Domestic abuse guidance issued to courts
Sentencing Council issues guidance to courts on domestic abuse emphasising the seriousness of this kind of offending
Published on 24th February 2018
New guidance has been issued to courts by the Sentencing Council about domestic abuse, emphasising the seriousness of this kind of offending.
There is no specific crime of domestic abuse although it can be a feature of many offences, such as assault, sexual offences or harassment. There is an offence of controlling and coercive behaviour in an intimate or family relationship which the Sentencing Council is working on a guideline for and will be published in the summer.
The new guideline which updates previous guidance published in 2006, aims to ensure that the seriousness of these offences is properly taken into account when such offences are being sentenced and that sufficient thought is also given to the need to address the offender’s behaviour and prevent reoffending.
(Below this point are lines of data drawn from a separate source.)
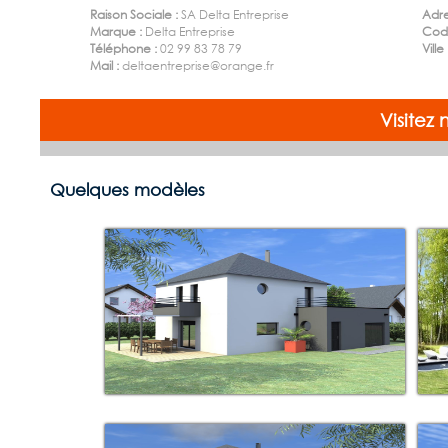
Raison Sociale :
SA Delta Entreprise
Adre
Marque :
Delta Entreprise
Code
Téléphone :
02 99 83 78 79
Ville
Mail :
deltaentreprise@orange.fr
Visitez
Quelques modèles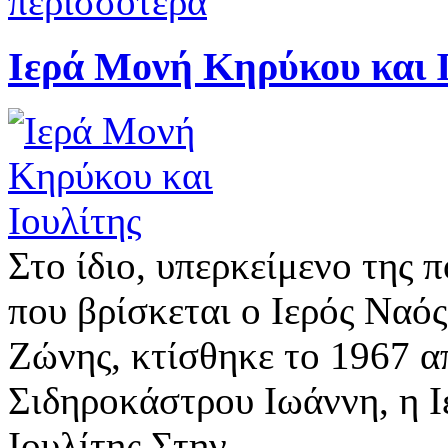
περισσότερα
Ιερά Μονή Κηρύκου και 
Στο ίδιο, υπερκείμενο της
που βρίσκεται ο Ιερός Ναός
Ζώνης, κτίσθηκε το 1967 
Σιδηροκάστρου Ιωάννη, η 
Ιουλίτης.Στην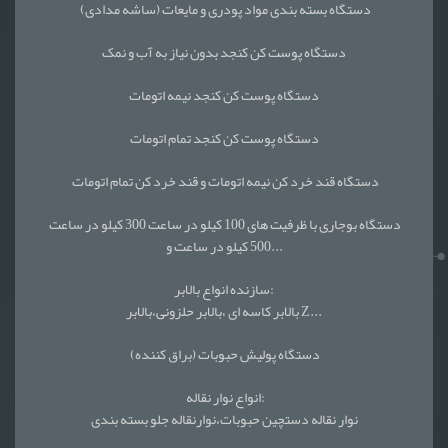
دستگاه بسته بندی مواد پودری و مایعات (ساشه مدادی)
دستگاه پوست کن کنجد بدون نیاز به آب و نمک
دستگاه پوست کن کنجد نیمه اتومات
دستگاه پوست کن کنجد تمام اتومات
دستگاه قند خرد کن نیمه اتومات و قند خرد کن تمام اتومات
دستگاه بوجاری با ظرفیت های 100 کیلو در ساعت 300 کیلو در ساعت
500 کیلو در ساعت و...
سازنده انواع بالابر:
بالابر کاسه ای ،بالابر حلزونی،بالابر Z...
دستگاه پولیش حبوبات (براق کننده)
انواع نوار نقاله:
نوار نقاله دستچین حبوبات،نوارنقاله جلو بسته بندی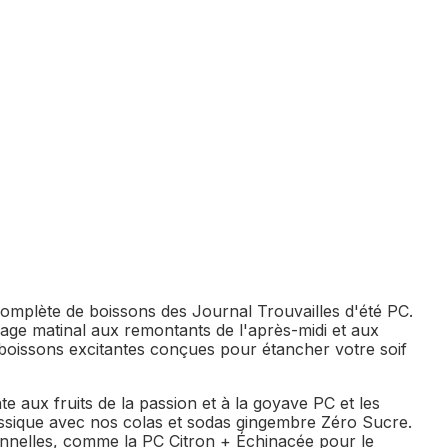
n complète de boissons des Journal Trouvailles d'été PC.
ge matinal aux remontants de l'après-midi et aux
boissons excitantes conçues pour étancher votre soif
e aux fruits de la passion et à la goyave PC et les
assique avec nos colas et sodas gingembre Zéro Sucre.
ionnelles, comme la PC Citron + Échinacée pour le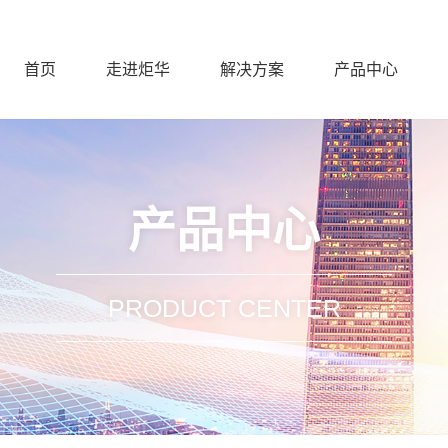
首页
走进炬华
解决方案
产品中心
产品中心
PRODUCT CENTER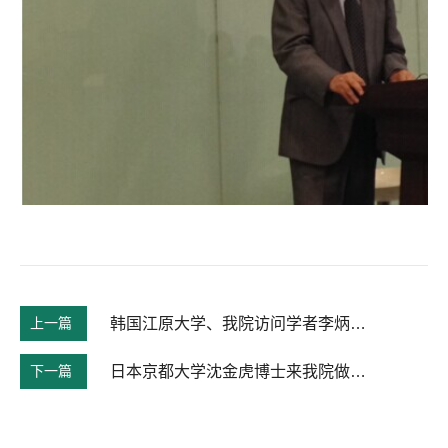
上一篇
韩国江原大学、我院访问学者李炳午教授来我院作学术报告
下一篇
日本京都大学沈金虎博士来我院做学术报告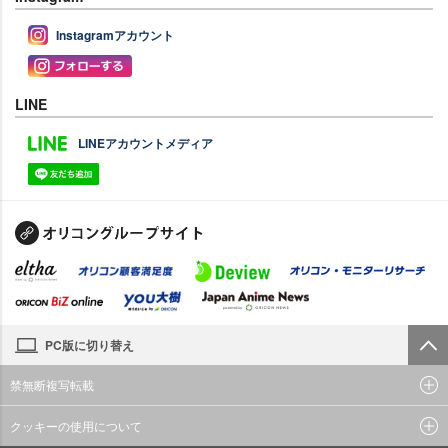
Instagramアカウント
LINE
LINEアカウントメディア
PC版に切り替え
禁無断複写転載
クッキーの使用について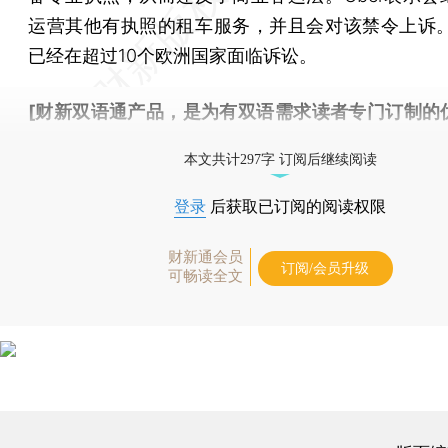
运营其他有执照的租车服务，并且会对该禁令上诉。U
已经在超过10个欧洲国家面临诉讼。
[财新双语通产品，是为有双语需求读者专门订制的
按此可享超值优惠订阅
。]
本文共计297字 订阅后继续阅读
登录
后获取已订阅的阅读权限
财新通会员
订阅/会员升级
可畅读全文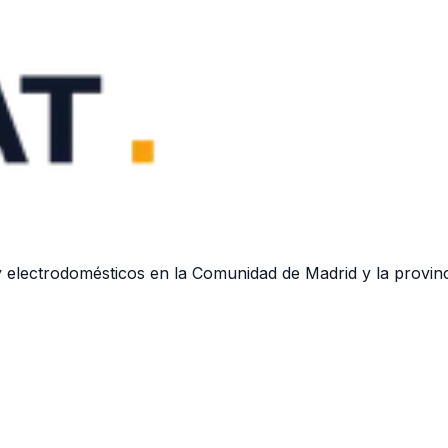
 electrodomésticos en la Comunidad de Madrid y la provinc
‘Domestic abuse’ is now the term used, rather than ‘domestic violence’, to reflect that offences can involve psychological, sexual, financial or emotional abuse as well as physical violence.
The previous guideline stated that offences committed in a domestic context should be seen as no less serious than those in a non-domestic context, whereas the new guideline emphasises that the fact an offence took place in a domestic context makes it more serious. This is because domestic abuse is rarely a one-off incident, it is likely to become increasingly frequent and more serious the longer it continues, and may result in death. It can also lead to lasting trauma for victims and their children.
For the first time, the guideline also includes a reference to abuse which is perpetrated through use of technology, such as email/text, social networking sites or tracking devices fitted to a victim’s car, since these are increasingly common methods by which domestic abuse can occur. There is now additional guidance on restraining orders, along with new guidance on Victim Personal Statements.
Sentencing Council member Jill Gramann said: “Domestic abuse comes in many forms such as harassment, assault and sex offences. The increasing use of technology in offending has meant that it has also evolved in its scope and impact. The new guideline will ensure that courts have the information they need to deal with the great range of offending and help prevent further abuse occurring.”
“The guideline also emphasises that abuse can take place in a wide range of domestic settings and relationships, and that abuse can be psychological, sexual, financial or emotional as well as physical.”
The publication of the guideline follows a public consultation which also covered proposed new guidelines for a variety of ‘intimidatory’ offences, such as harassment, stalking, disclosing private sexual images, controlling or coercive behaviour, and threats to kill. The definitive guidelines for these offences will be published separately this summer.
This guideline will apply to all offenders aged 16 and older sentenced on or after 24 May 2018.